Since all species of a given ethos will have picks that support the strategy of that ethos, getting more species of the same ethos is just increasing the power of the strategy in question. In this case, “gotta-catch-em-all” is restricted to species which support your specific strategy, which will further compel the player to play according to that strategy. An empire with lots of different Reclusive species should be a more powerful spying empire than an empire with only a small number of Reclusive species, but if you throw some Democrats into the mix, the empire will get a lot harder to maintain. This makes a nice balance between species that you can easily incorporate into your empire, and species which will be more difficult to incorporate, but will give your empire more flexibility to branch out into a different strategy. Usually, just maxing out your own single strategy will be superior, but sometimes, the decrease in allegiance will be necessary to add that extra dimension to your strategy.
I'm not really sure i understand this criticism. I assume by "diplomatic" you mean an empire that tries to make every species like him? It seems that you have a much more specific definition in mind, which i don't quite get. I don't see why a very specific version of "diplomatic strategy" needs to be supported, but my system would certainly support strategies that include trying to make friends with (more or less) everyone. The trade off is pretty natural. An empire can focus on keeping a subset of all species very happy with him, or he can spread that around and try to make all species moderately pleased with him.
He can’t just make all species moderately
happy with him. He has to make them have higher
allegiance towards him than to his opponents.
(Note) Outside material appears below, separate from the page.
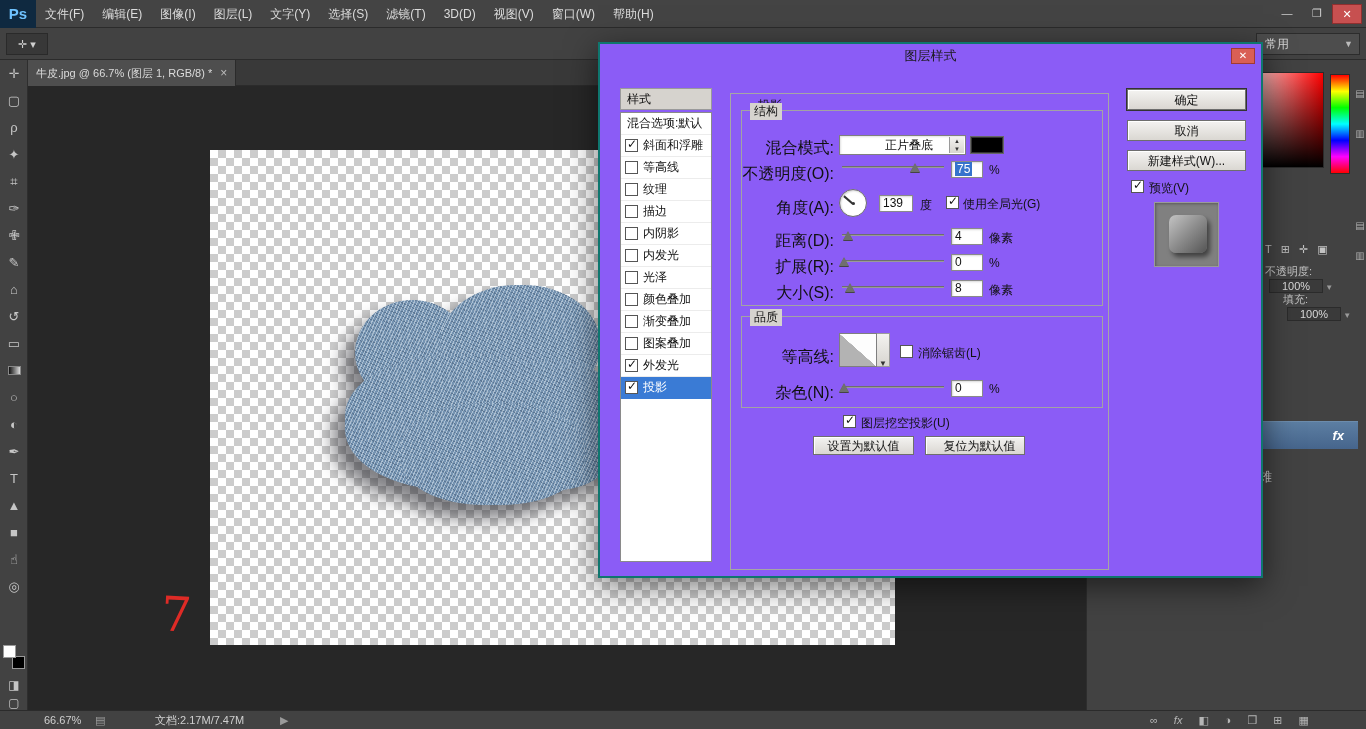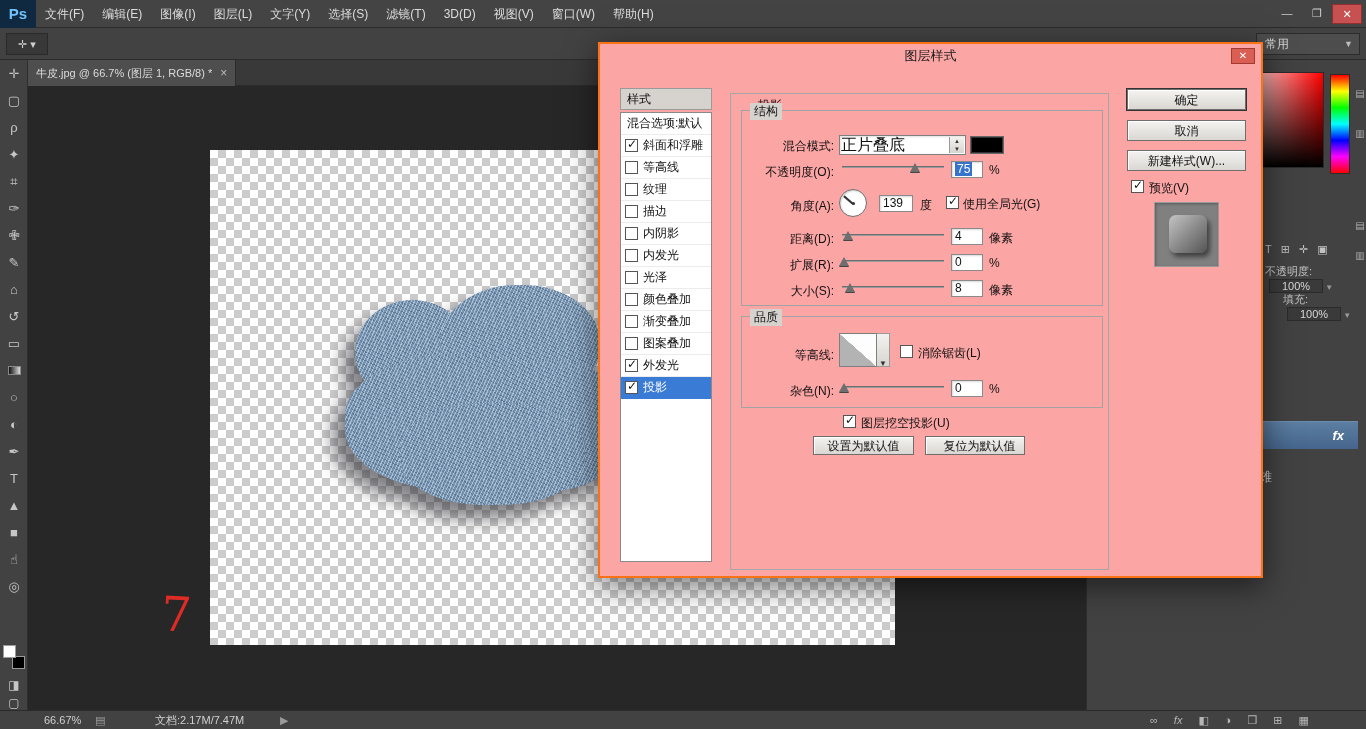"图层样式" .dialog { background: #fca5a5 -> #8b5cf6; border: 2px solid #f97316 -> 2px solid #0f766e }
This way, his opponents will use him as their “quick fix for low happiness” - by giving him presents, they get a happiness boost on worlds that have higher allegiance to him than to them. This increased allegiance is maintained by keeping most alignment scales in the middle, and all species-empire alignments higher than his opponents’. This way, as the game progresses, he will start with higher allegiance from everyone due to species-empire alignment. This is accomplished by staying “neutral”. with unpaired alignments, this is accomplished by Being Just Great. And if you are Just Great, you’re not just using a diplomatic strategy - you’re using a military strategy, a technological strategy, and exploratory strategy, etc. And since the player is depending on his diplomacy to get him things, he won’t be Just Great, and therefore other species won’t have higher allegiance to him. Diplomacy is a way of getting things that involves pleasing everybody, but pleasing everybody (in an unpaired alignment system) requires being good at getting things in other ways too, which defeats the purpose of a thoroughly diplomatic strategy.
Failing at something should never alter a current alignment value. As eleazar said, all the actions which affect alignment should potentially bring the empire closer to winning the game.
That's not what i meant at all. I said that alignment shouldn't measure inherently useless actions, because the game shouldn't include inherently useless actions. If
we have paired alignments, i don't see why failure shouldn't move them, since they are designed to move both ways.
Because if failing affects a paired alignment, there are situations in which failing would be a good thing, and that should never be the case.